## Work request
The entries must be retyped exactly, down to the last line.

━━━━━ Recorded data ━━━━━

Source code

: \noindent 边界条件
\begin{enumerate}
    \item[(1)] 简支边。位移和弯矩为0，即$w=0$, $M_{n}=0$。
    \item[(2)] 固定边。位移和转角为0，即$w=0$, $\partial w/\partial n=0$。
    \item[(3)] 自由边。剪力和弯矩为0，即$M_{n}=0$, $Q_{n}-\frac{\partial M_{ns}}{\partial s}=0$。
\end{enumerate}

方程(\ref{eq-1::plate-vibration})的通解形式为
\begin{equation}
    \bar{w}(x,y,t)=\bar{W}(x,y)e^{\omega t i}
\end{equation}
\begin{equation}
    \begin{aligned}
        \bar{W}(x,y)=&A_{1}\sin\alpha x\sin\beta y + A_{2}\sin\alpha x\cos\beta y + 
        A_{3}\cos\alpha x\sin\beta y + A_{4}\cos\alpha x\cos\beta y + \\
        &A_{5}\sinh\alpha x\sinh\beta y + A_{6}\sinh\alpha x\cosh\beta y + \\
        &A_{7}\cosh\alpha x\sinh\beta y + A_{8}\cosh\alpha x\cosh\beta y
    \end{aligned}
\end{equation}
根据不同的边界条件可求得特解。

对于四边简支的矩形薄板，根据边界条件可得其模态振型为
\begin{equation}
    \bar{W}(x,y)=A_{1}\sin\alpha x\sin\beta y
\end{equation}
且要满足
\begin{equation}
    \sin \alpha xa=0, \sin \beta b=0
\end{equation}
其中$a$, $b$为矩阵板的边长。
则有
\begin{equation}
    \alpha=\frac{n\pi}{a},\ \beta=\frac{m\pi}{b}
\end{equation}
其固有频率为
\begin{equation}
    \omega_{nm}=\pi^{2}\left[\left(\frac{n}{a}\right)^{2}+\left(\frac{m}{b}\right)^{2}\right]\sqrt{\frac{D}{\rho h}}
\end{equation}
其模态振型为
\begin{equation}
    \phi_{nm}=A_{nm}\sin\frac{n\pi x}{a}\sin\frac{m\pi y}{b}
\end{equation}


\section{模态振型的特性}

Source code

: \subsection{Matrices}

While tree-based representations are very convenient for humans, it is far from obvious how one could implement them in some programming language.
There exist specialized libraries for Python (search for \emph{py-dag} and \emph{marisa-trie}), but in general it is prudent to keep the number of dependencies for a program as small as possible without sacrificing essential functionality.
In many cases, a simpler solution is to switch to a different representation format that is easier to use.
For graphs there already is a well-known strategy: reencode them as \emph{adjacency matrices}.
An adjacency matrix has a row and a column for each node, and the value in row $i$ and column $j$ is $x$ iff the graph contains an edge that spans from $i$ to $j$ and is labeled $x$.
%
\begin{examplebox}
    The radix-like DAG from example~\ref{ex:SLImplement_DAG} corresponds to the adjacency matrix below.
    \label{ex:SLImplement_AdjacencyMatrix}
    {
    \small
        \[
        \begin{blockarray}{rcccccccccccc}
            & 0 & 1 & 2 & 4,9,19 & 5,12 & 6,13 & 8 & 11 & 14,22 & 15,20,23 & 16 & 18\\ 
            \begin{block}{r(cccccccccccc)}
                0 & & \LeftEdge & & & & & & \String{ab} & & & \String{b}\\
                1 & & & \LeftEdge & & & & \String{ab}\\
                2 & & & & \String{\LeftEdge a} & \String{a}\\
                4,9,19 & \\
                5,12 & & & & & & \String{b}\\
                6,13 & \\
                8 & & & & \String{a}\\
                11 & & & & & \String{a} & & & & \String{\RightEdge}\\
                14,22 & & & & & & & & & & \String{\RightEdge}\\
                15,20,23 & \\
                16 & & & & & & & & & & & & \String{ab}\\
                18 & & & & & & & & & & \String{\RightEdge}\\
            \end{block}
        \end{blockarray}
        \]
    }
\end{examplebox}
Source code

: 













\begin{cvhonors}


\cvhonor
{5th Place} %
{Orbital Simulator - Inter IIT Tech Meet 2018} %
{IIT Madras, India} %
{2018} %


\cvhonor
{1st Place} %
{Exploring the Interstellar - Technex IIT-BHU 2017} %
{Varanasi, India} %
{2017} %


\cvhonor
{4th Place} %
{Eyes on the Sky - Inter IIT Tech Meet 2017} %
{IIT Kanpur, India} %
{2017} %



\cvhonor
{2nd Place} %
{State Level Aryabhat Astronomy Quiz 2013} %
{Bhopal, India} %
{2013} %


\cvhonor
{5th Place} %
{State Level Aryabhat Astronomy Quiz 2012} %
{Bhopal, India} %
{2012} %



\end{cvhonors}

━━━━━

## Result
Source code

: \noindent 边界条件
\begin{enumerate}
    \item[(1)] 简支边。位移和弯矩为0，即$w=0$, $M_{n}=0$。
    \item[(2)] 固定边。位移和转角为0，即$w=0$, $\partial w/\partial n=0$。
    \item[(3)] 自由边。剪力和弯矩为0，即$M_{n}=0$, $Q_{n}-\frac{\partial M_{ns}}{\partial s}=0$。
\end{enumerate}

方程(\ref{eq-1::plate-vibration})的通解形式为
\begin{equation}
    \bar{w}(x,y,t)=\bar{W}(x,y)e^{\omega t i}
\end{equation}
\begin{equation}
    \begin{aligned}
        \bar{W}(x,y)=&A_{1}\sin\alpha x\sin\beta y + A_{2}\sin\alpha x\cos\beta y + 
        A_{3}\cos\alpha x\sin\beta y + A_{4}\cos\alpha x\cos\beta y + \\
        &A_{5}\sinh\alpha x\sinh\beta y + A_{6}\sinh\alpha x\cosh\beta y + \\
        &A_{7}\cosh\alpha x\sinh\beta y + A_{8}\cosh\alpha x\cosh\beta y
    \end{aligned}
\end{equation}
根据不同的边界条件可求得特解。

对于四边简支的矩形薄板，根据边界条件可得其模态振型为
\begin{equation}
    \bar{W}(x,y)=A_{1}\sin\alpha x\sin\beta y
\end{equation}
且要满足
\begin{equation}
    \sin \alpha xa=0, \sin \beta b=0
\end{equation}
其中$a$, $b$为矩阵板的边长。
则有
\begin{equation}
    \alpha=\frac{n\pi}{a},\ \beta=\frac{m\pi}{b}
\end{equation}
其固有频率为
\begin{equation}
    \omega_{nm}=\pi^{2}\left[\left(\frac{n}{a}\right)^{2}+\left(\frac{m}{b}\right)^{2}\right]\sqrt{\frac{D}{\rho h}}
\end{equation}
其模态振型为
\begin{equation}
    \phi_{nm}=A_{nm}\sin\frac{n\pi x}{a}\sin\frac{m\pi y}{b}
\end{equation}


\section{模态振型的特性}

Source code

: \subsection{Matrices}

While tree-based representations are very convenient for humans, it is far from obvious how one could implement them in some programming language.
There exist specialized libraries for Python (search for \emph{py-dag} and \emph{marisa-trie}), but in general it is prudent to keep the number of dependencies for a program as small as possible without sacrificing essential functionality.
In many cases, a simpler solution is to switch to a different representation format that is easier to use.
For graphs there already is a well-known strategy: reencode them as \emph{adjacency matrices}.
An adjacency matrix has a row and a column for each node, and the value in row $i$ and column $j$ is $x$ iff the graph contains an edge that spans from $i$ to $j$ and is labeled $x$.
%
\begin{examplebox}
    The radix-like DAG from example~\ref{ex:SLImplement_DAG} corresponds to the adjacency matrix below.
    \label{ex:SLImplement_AdjacencyMatrix}
    {
    \small
        \[
        \begin{blockarray}{rcccccccccccc}
            & 0 & 1 & 2 & 4,9,19 & 5,12 & 6,13 & 8 & 11 & 14,22 & 15,20,23 & 16 & 18\\ 
            \begin{block}{r(cccccccccccc)}
                0 & & \LeftEdge & & & & & & \String{ab} & & & \String{b}\\
                1 & & & \LeftEdge & & & & \String{ab}\\
                2 & & & & \String{\LeftEdge a} & \String{a}\\
                4,9,19 & \\
                5,12 & & & & & & \String{b}\\
                6,13 & \\
                8 & & & & \String{a}\\
                11 & & & & & \String{a} & & & & \String{\RightEdge}\\
                14,22 & & & & & & & & & & \String{\RightEdge}\\
                15,20,23 & \\
                16 & & & & & & & & & & & & \String{ab}\\
                18 & & & & & & & & & & \String{\RightEdge}\\
            \end{block}
        \end{blockarray}
        \]
    }
\end{examplebox}
Source code

: 













\begin{cvhonors}


\cvhonor
{5th Place} %
{Orbital Simulator - Inter IIT Tech Meet 2018} %
{IIT Madras, India} %
{2018} %


\cvhonor
{1st Place} %
{Exploring the Interstellar - Technex IIT-BHU 2017} %
{Varanasi, India} %
{2017} %


\cvhonor
{4th Place} %
{Eyes on the Sky - Inter IIT Tech Meet 2017} %
{IIT Kanpur, India} %
{2017} %



\cvhonor
{2nd Place} %
{State Level Aryabhat Astronomy Quiz 2013} %
{Bhopal, India} %
{2013} %


\cvhonor
{5th Place} %
{State Level Aryabhat Astronomy Quiz 2012} %
{Bhopal, India} %
{2012} %



\end{cvhonors}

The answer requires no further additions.